To avoid leaking data into other processes, the kernel
clears pages as they get mapped into user space.

When a program starts, it gets allocated 3GB (on X86-32)
of virtual memory. All this memory is a repeat mapping
of a single 4KB page containing zeros, but marked read-only.

If the application now calls malloc, it gets a block
of virtual memory containing zeros. Only if the application
*writes* to the memory, a page fault gets triggered and
the kernel maps a memory page at that location.

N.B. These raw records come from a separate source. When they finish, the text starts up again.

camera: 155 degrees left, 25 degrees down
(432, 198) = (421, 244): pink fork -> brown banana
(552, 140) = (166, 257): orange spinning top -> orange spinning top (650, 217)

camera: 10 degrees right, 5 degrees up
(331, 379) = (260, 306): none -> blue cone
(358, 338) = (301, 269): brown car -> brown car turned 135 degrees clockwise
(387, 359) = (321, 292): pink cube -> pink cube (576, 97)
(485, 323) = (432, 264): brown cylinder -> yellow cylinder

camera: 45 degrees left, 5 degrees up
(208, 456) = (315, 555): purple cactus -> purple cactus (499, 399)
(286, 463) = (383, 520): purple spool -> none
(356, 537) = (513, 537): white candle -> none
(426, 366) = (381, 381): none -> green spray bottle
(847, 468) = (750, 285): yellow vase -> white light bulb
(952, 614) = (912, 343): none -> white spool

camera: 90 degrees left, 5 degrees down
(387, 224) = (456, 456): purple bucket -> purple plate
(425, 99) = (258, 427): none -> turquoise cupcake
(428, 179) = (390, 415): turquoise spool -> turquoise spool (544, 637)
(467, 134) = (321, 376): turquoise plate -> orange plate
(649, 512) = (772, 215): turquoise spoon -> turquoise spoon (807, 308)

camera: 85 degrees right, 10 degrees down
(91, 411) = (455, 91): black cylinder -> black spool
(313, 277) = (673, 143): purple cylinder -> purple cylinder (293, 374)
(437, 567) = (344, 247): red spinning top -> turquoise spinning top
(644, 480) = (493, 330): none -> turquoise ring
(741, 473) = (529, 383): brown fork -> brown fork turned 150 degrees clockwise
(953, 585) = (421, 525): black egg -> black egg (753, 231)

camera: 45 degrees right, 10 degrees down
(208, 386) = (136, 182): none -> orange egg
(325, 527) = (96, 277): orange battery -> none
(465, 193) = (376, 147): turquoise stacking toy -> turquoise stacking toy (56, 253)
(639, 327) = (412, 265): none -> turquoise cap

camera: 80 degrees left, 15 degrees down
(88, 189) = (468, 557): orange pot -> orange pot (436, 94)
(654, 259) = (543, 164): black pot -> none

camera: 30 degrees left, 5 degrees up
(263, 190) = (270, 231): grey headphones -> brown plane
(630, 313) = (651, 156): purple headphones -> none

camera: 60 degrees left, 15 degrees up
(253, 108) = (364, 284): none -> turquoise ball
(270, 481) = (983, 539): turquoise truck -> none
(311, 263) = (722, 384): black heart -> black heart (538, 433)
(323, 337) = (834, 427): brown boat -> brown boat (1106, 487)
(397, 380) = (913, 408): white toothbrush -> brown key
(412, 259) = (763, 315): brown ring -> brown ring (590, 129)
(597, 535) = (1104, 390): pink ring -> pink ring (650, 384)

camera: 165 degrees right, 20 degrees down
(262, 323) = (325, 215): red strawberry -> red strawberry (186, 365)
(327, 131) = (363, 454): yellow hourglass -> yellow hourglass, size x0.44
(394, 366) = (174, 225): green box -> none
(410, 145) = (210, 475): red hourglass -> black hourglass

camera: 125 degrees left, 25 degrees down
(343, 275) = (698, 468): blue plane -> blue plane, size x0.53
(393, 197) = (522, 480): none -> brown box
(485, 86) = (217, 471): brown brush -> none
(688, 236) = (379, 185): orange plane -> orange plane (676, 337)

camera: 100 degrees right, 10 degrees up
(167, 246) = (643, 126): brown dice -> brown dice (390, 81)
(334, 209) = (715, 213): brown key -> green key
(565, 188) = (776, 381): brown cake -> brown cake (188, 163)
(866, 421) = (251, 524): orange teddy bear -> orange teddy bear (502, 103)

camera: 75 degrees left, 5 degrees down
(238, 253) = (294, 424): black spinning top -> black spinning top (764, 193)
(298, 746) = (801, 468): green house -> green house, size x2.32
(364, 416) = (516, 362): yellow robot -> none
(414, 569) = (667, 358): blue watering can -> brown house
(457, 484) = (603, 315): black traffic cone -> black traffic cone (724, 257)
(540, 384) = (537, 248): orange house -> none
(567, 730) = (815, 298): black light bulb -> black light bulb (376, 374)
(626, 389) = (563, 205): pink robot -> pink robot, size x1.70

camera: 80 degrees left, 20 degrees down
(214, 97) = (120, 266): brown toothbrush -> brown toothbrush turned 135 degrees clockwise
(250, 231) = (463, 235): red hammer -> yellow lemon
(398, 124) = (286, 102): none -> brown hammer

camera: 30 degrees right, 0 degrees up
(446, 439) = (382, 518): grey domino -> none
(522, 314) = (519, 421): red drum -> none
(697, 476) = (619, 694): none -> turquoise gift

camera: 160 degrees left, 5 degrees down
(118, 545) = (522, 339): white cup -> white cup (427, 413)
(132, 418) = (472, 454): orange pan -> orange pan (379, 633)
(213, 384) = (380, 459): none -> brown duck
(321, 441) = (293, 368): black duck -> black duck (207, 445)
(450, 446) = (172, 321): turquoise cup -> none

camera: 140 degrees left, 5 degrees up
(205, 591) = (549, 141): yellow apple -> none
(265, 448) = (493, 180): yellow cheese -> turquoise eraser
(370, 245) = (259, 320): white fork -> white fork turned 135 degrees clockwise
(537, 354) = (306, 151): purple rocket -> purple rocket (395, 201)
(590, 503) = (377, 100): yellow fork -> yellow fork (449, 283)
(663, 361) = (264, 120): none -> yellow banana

This memory is cleared before it gets mapped. Here is the
kernel source code which does it:

/**
* vmalloc_user - allocate zeroed virtually contiguous memory for userspace
* @size: allocation size
*
* The resulting memory area is zeroed so it can be mapped to userspace
* without leaking data.
*/
void *vmalloc_user(unsigned long size)
{
struct vm_struct *area;
void *ret;

ret = __vmalloc(size, GFP_KERNEL | __GFP_HIGHMEM | __GFP_ZERO,_KERNEL);
if (ret) {
write_lock(&vmlist_lock);
area = __find_vm_area(ret);
area->flags |= VM_USERMAP;
write_unlock(&vmlist_lock);
}
return ret;
}

Kind regards,

Iwo

.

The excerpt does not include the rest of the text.